El tren continuaba su andadura, de pueblo en pueblo. El cansancio, los efluvios procedentes de los animales transportados o de los manjares que habían sido degustados, -auténtica feria de productos típicos-, el humo de la máquina que se incrustaba por las grietas y dejaba suspendidas en el aire pequeñas briznas de carbonilla, provocaba mareo. Era el tiempo de asomar suavemente la cabeza por la ventana para tomar aire fresco, cuidándonos de que ninguna zarza nos rozase la cara. Y siempre mirando hacia atrás, sobre todo para evitar que la carbonilla se instalase en nuestros ojos.

Cuando el tren llegaba a las inmediaciones de Bilbao el paisaje cambiaba como si de pronto estuviéramos en otro lugar. La entrada en Bilbao no podía ser más majestuosa.
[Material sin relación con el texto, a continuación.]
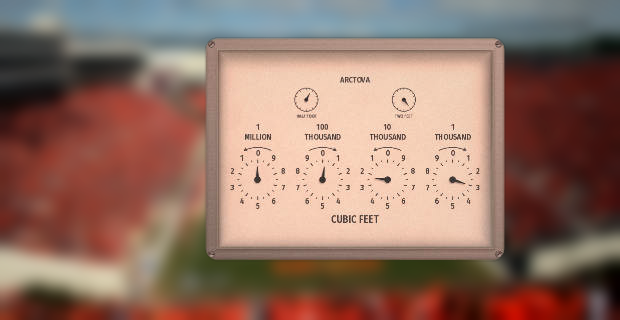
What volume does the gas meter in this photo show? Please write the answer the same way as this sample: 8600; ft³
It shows 2300; ft³
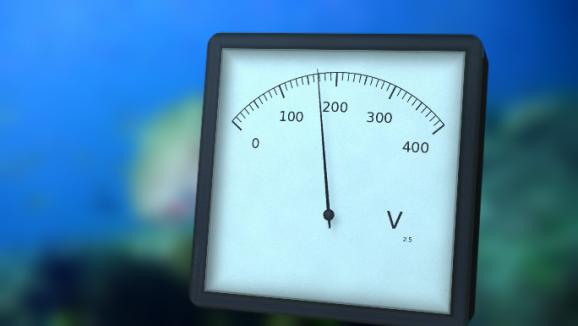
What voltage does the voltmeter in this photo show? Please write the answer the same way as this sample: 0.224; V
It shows 170; V
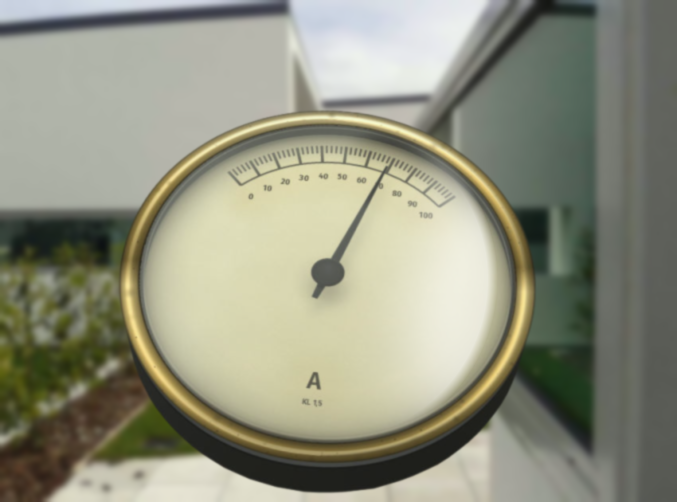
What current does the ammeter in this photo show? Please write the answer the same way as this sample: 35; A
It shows 70; A
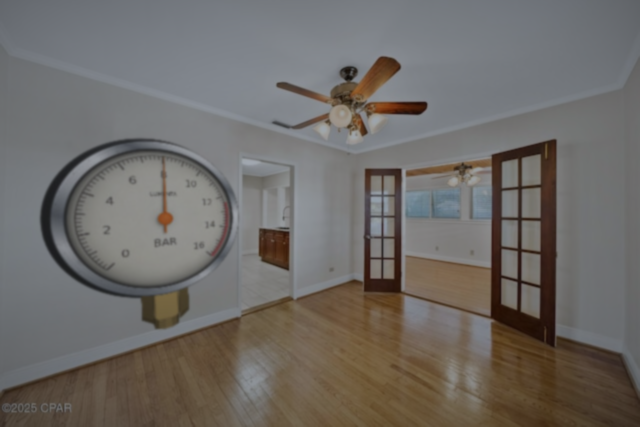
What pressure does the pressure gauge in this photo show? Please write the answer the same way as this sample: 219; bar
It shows 8; bar
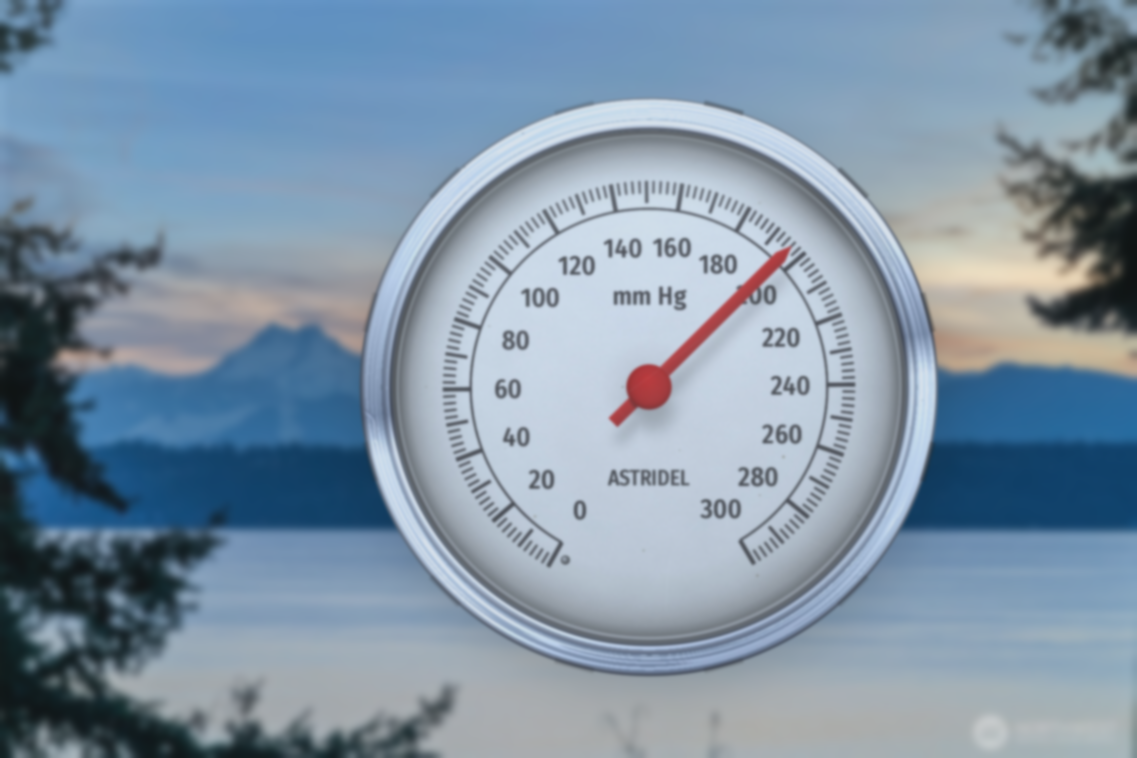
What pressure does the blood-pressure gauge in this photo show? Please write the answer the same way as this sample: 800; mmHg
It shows 196; mmHg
Paralelamente discurrían el tren, la carretera y la Ría (cierto que la Ría salía de Bilbao al ritmo de sus aguas, pero los barcos tanto accedían a Bilbao como salían de él). Y fue en esos trayectos en los que me admiraba ver a los marineros plantados en la quilla de aquellos grandes barcos, o a los gabarreros que transportaban carbón en sus naves planas, o a los simples boteros que cruzaban a las gentes de un lado al otro de la Ría suplantando la utilidad de los puentes. Desde nuestra atalaya privilegiada veíamos Bilbao, donde convivían casas, palacios, almacenes y fábricas. Llegábamos al destino, como el tren lo hacía, con paso acompasado y cansino.

El último trance de aquellos viajes también me dejó huellas. A la última estación se llegaba a través de un túnel largo. La oscuridad se hacía agobiante. Las luces del tren eran mortecinas y creaban un ambiente tétrico en el que los rostros de los viajeros se tornaban expectantes, como si no tuvieran demasiado claro que aquel túnel tuviera al final una salida. Algunas veces no se encendían las luces del vagón y en aquella oscuridad terrible me agarraba al brazo de mi madre que conocía con detalle, y sentía cómo su mano se posaba sobre mi pierna para que me sintiera acompañado, o cogía mi mano para que me sintiera protegido. Al final del túnel se abrían lateralmente unas aspilleras que producían en la oscuridad destellos de esperanza: entonces la mirada de mi madre y la mía confluían en aquel reducto de complicidad en el que yo suplicaba su amparo y ella me prestaba su fuerza y su ternura. Quince destellos de luz y, por fin, los amplios andenes, con el gran ventanal abierto al Arriaga, al otro lado de la Ría, en esa estación de nombre tan encomiable: Concordia.

Ya no es necesario continuar con el relato porque allí, en La Concordia, comenzaba otra aventura que ya no tenía que ver con los trenes. Bilbao no tenía nada que ver con Zalla, les separaban algo más de veinte kilómetros, un tren de madera, una máquina de vapor y un buen manojo de vivencias.